Su pensamiento y práctica pedagógica la realizó en la Escuela
881, la más pobre de su región, en Puno, convirtiendo a los 83
egresados no solo en profesionales de éxito –de lo cual no se
preciaba– sino de personalidades del mundo artístico, científico,
político y empresarial que abrazaron la causa del indio en el Perú.
Fue un maestro visionario. Sus ideas pedagógicas tienen
extraordinaria vigencia y otras solo a futuro serán reconocidas.
Fundó la Universidad Nacional de Educación La Cantuta. Fue un
hombre honesto, incorruptible y con un amor profundo al niño, al
indio y a su tierra natal. Esos fueron sus tres grandes amores.
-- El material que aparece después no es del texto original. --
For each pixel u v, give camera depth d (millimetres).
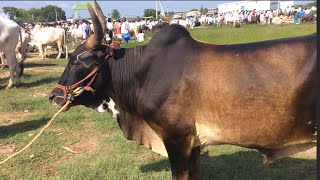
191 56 3434
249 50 3303
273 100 3127
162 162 5016
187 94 3375
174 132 3486
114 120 6773
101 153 5379
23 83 10836
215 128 3371
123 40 22469
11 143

Los primeros días de enero de 1999 fui invitado por la señora
Aurora Encinas Franco –hermana de José Antonio– a participar en
el bautizo de una guagua de pan, en su casa de San Isidro, ceremonia
de mucha tradición en Puno.
Otro
motivo era que conociera a su hija Gloria y a sus nietos, que habían
llegado a visitarla desde México. Asistí, y en el transcurso de la
conversación pregunté a Gloria acerca de los recuerdos que
conservaba de su tío José Antonio Encinas.
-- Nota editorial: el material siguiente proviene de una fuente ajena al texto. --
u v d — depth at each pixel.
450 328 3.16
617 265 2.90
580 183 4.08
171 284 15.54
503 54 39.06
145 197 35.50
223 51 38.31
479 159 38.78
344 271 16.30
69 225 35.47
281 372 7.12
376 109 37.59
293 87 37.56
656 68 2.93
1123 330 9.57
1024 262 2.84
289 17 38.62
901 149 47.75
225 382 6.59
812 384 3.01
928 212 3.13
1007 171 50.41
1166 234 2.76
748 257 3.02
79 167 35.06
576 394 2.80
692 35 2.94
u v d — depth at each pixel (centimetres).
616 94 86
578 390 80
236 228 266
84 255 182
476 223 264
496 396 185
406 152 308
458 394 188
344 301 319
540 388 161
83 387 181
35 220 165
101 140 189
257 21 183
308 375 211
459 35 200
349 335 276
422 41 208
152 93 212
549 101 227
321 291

Reproduzco toda la evocación que hizo Gloria Zegarra Encinas, que
escribí pocos momentos después de haberla oído, y donde se
develan acontecimientos que en todo momento contaban con el
asentimiento de la señora Aurora, quien durante todo el relato
corroboraba, y por momentos complementaba las remembranzas.
1.
Siempre otorgaba el sitial de mayor superioridad al niño
Los
recuerdos que guardo de mi tío José Antonio son los más gratos y
hermosos de cuantos yo he tenido la suerte de vivir en mí infancia. Y
creo que no soy la única privilegiada, porque muchos de mis primos y
otros familiares podrían coincidir en decir, como yo, que él tuvo un
trato preferencial, honroso y distinguido, con cada uno de ellos,
especialmente cuando en aquel tiempo eran niños.
Porque a todo niño él le daba un trato preferencial.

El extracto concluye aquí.